In a paper published in Light: Science & Applications, scientists developed a new THz near-field microscopy to achieve THz sub-wavelength imaging without approaching the sample with any devices. The group was led by Professors Xin-ke Wang and Yan Zhang from Beijing Key Laboratory of Metamaterials and Devices at Capital Normal University, China.
The new technique was developed based on an air-plasma dynamic aperture. Unlike traditional methods where the sample surface must be approached by a THz detector or source, in the new THz near-field technique, a cross-filament was formed by two perpendicular air-plasmas overlapping above the sample. This overlap opened a dynamic aperture that could modulate the intensity of a THz beam on the sample surface and, when the cross- filament was close enough to the sample, enable THz imaging with sub-wavelength resolution of tens of microns (approximately half of the THz bean λ).
By removing the need for an air-plasma device such as an emitter to approach the sample, damage was avoided and the limitations on sample choice were effectively removed.

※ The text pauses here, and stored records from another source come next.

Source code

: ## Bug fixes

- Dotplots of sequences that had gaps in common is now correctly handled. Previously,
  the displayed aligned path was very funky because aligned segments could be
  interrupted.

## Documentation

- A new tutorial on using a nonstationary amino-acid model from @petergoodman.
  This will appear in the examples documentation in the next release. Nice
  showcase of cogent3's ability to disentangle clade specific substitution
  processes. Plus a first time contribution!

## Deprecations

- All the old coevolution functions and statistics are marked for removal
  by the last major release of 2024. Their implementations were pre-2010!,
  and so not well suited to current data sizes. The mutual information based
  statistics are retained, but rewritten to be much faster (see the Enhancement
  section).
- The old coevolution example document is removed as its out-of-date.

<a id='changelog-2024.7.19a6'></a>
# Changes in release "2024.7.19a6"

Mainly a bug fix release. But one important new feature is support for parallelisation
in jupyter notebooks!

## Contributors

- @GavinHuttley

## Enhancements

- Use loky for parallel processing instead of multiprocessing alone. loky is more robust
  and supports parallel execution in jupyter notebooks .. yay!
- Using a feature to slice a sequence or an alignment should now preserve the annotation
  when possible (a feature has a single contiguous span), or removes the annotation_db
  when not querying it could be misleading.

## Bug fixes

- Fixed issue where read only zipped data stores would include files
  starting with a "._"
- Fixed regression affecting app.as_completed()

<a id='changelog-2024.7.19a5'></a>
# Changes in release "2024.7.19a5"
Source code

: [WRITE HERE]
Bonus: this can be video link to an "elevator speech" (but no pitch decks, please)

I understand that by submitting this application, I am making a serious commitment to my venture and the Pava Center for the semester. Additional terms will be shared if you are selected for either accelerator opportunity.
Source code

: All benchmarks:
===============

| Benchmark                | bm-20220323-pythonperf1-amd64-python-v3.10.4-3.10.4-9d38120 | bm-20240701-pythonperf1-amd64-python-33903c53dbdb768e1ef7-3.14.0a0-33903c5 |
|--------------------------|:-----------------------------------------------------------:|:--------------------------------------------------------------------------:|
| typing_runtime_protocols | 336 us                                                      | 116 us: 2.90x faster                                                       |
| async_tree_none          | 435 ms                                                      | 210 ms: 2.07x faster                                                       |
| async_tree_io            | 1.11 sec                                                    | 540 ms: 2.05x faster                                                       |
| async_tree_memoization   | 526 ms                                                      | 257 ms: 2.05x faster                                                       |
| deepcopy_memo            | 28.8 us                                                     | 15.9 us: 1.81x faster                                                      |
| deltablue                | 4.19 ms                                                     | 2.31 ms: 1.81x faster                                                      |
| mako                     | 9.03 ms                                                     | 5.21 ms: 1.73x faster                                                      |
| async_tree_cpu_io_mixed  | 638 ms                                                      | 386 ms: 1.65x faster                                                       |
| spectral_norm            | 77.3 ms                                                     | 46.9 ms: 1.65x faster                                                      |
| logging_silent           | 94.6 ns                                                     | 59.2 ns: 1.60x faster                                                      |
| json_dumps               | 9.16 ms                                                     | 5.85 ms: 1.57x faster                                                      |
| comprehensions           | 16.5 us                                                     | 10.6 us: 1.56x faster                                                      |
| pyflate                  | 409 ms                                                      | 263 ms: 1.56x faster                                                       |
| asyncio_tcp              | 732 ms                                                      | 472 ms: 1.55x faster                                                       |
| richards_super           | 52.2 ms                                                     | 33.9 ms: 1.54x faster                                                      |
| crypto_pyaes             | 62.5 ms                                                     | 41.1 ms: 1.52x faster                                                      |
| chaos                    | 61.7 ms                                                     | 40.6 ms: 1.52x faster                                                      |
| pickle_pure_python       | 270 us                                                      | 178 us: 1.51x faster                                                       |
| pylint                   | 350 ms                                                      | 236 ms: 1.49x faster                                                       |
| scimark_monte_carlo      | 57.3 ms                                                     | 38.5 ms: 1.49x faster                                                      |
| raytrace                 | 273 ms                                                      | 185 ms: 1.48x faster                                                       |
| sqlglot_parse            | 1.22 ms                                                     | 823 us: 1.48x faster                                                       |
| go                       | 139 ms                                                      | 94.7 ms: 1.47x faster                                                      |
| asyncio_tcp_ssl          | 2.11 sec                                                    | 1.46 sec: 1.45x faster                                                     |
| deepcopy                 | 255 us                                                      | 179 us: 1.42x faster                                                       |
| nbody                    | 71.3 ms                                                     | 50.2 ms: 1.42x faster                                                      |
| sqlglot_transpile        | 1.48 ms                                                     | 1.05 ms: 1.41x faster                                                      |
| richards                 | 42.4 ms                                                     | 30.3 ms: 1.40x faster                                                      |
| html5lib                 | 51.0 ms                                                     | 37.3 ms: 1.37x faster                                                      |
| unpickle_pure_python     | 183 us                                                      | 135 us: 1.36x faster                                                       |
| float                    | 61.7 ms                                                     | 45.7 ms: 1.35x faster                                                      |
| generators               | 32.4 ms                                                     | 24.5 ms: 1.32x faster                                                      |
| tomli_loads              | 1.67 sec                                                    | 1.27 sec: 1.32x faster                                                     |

To check the performance of the technique, four different kinds of materials were measured and their THz sub-wavelength images successfully acquired. These four materials were a metallic resolution test chart, a semiconductor chip, a plastic pattern and a greasy spot.
The team also report that the technique is potentially suitable for analysing encapsulated samples, so long as the packaging is transparent to THz and visible light.
As a result, the researchers anticipate that the reported method will significantly broaden applications of THz near-field microscopy.